Furthermore, healthcare is built on the “first do no harm” principle. And if a company isn’t collaborating with those who built, manage, and adjudicate the technology, it will be difficult to determine if that technology is truly doing no harm. When a company operates in this manner, it’s unlikely to be successful, in my opinion.  

Digital Diagnostics: Since you have been involved with Digital Diagnostics throughout the journey of introducing a novel AI technology to the market, what work would you say is left to do to drive adoption of AI in healthcare?  

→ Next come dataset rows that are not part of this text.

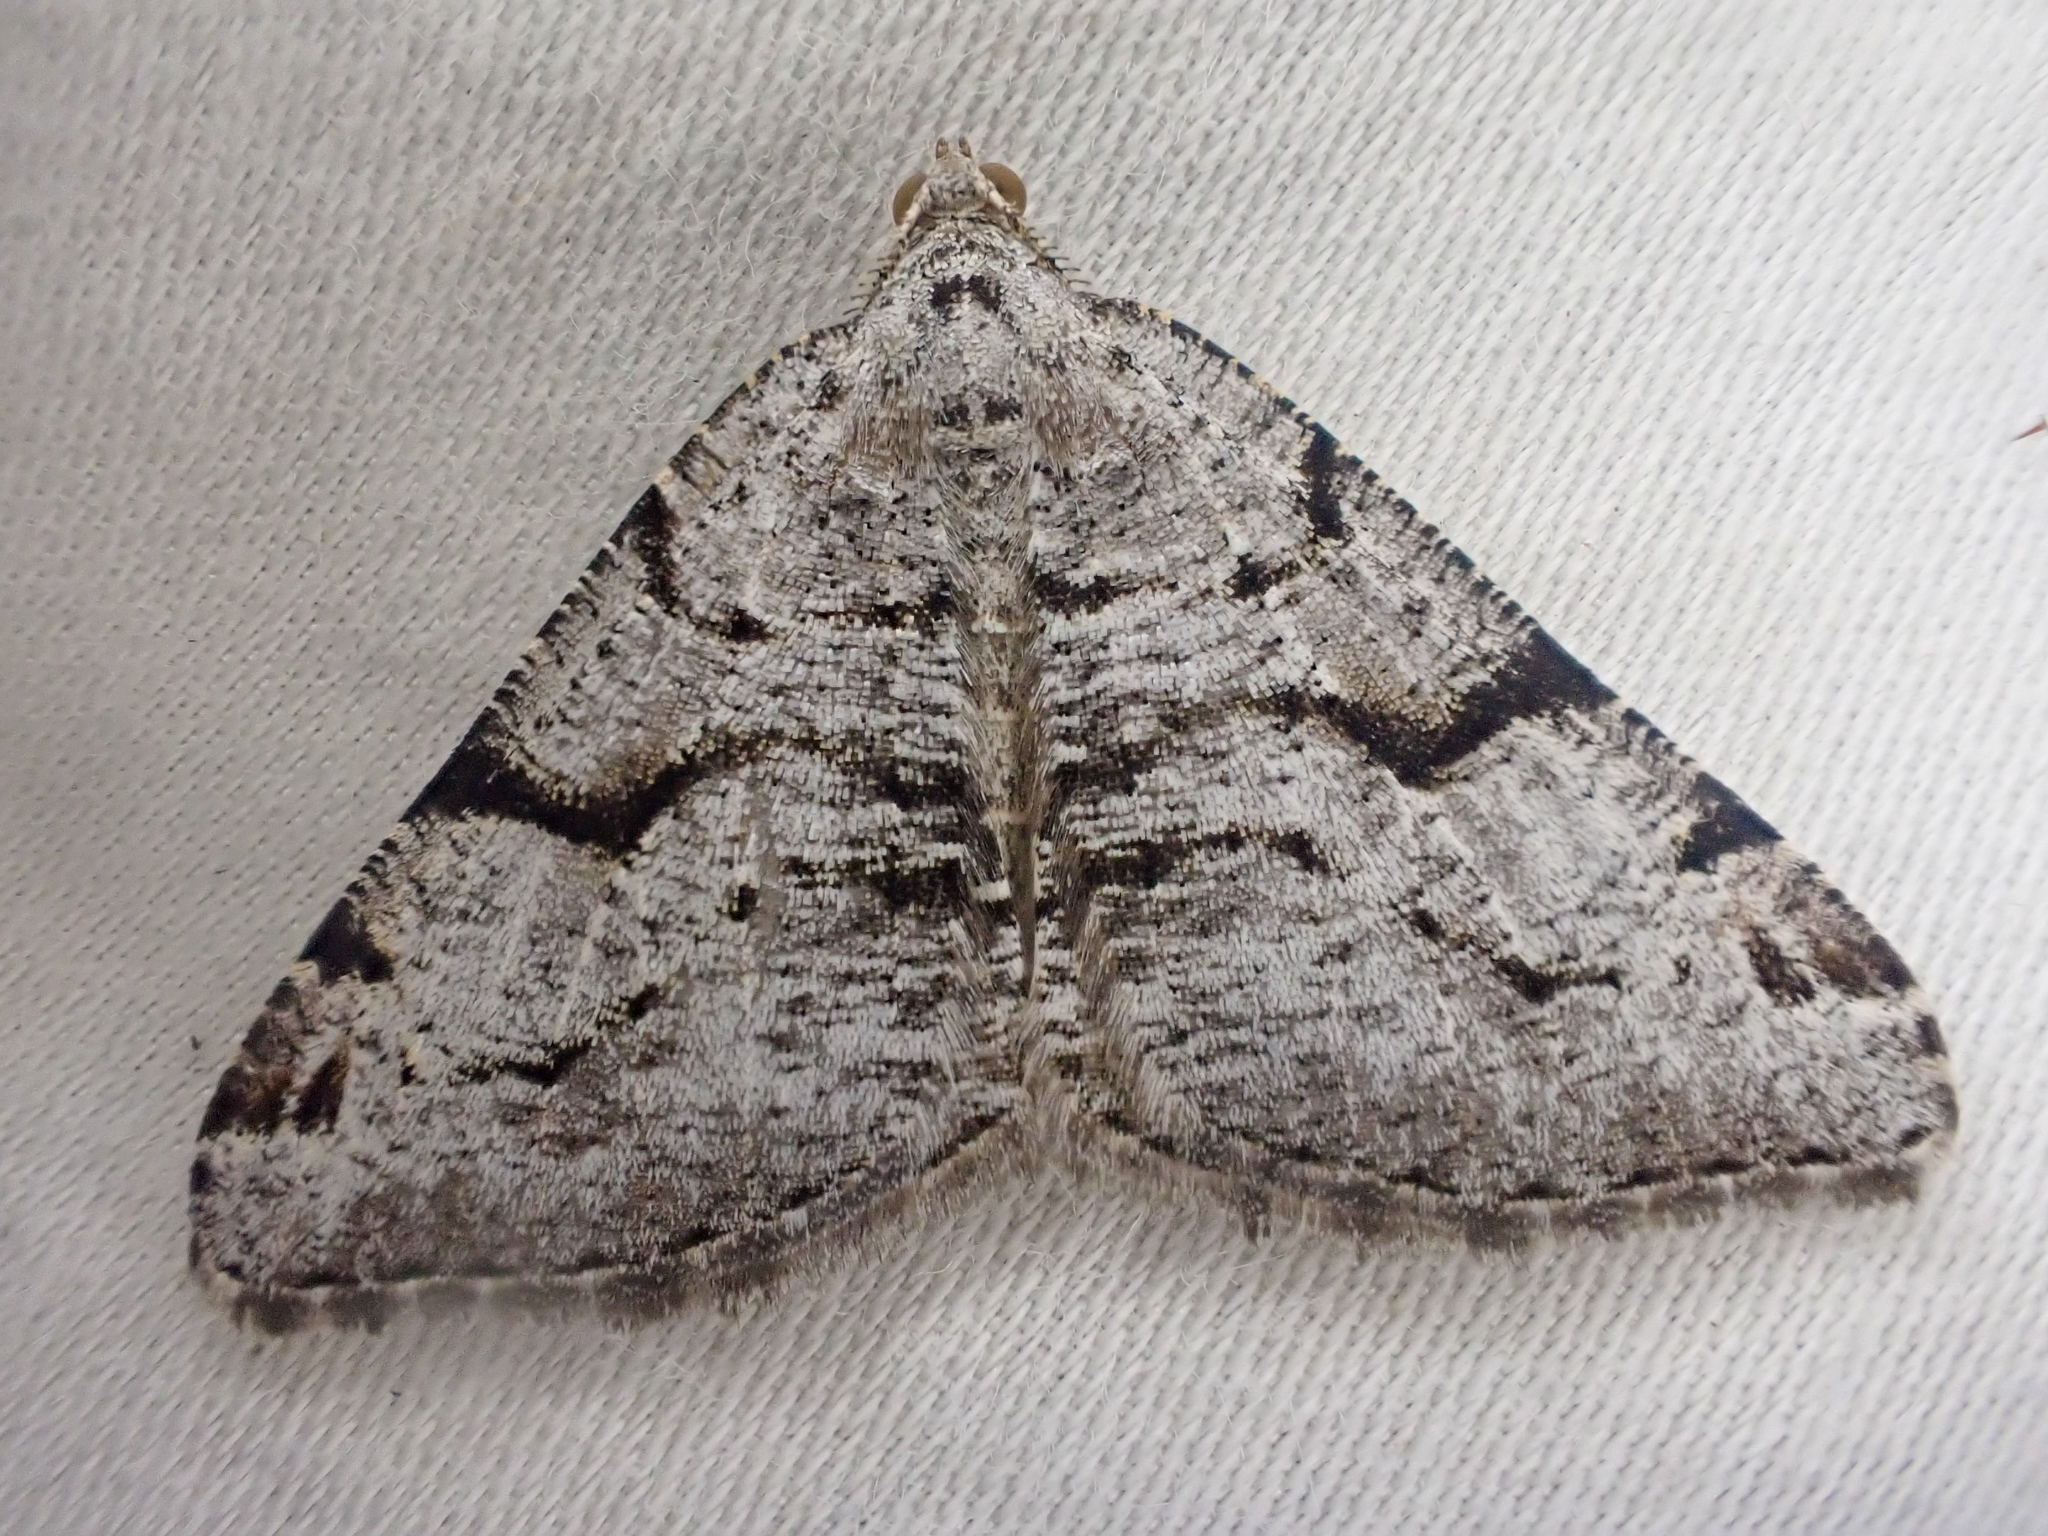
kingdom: Animalia
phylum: Arthropoda
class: Insecta
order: Lepidoptera
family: Geometridae
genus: Macaria
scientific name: Macaria bitactata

John Bertrand: An ideal next step in driving adoption of AI in healthcare would be standardizing the process of bringing AI-based technologies to market, specifically creating well-defined guidelines for navigating the FDA’s submission process. The FDA is working on that. They’ve published many papers on the subject. Digital Diagnostics’ founder, Michael D. Abramoff, MD, PhD, has been involved in many of those papers, serving as a thought leader.  

It’s also crucial that we standardize the way reimbursement is calculated. The current systems and structures are built around the assumption of physicians being involved because that’s how it’s always worked. Once we know the framework with which AI safely functions and adds value, we can update the regulatory processes used to bring these products to market.  

When each stakeholder agency has been positively engaged, we find that they want to collaborate with innovative companies, which I found pleasantly surprising, as someone who hadn’t really done this type of work prior to joining Digital Diagnostics. It’s been interesting to see their commitment, mirroring ours, to doing the right thing. I see a shift towards standardization, and I truly believe that is the next critical step. We’ll get there, but I think it will be another year or two due to the complexity involved. There are many factors to consider and numerous stakeholders to involve to ensure it’s done properly.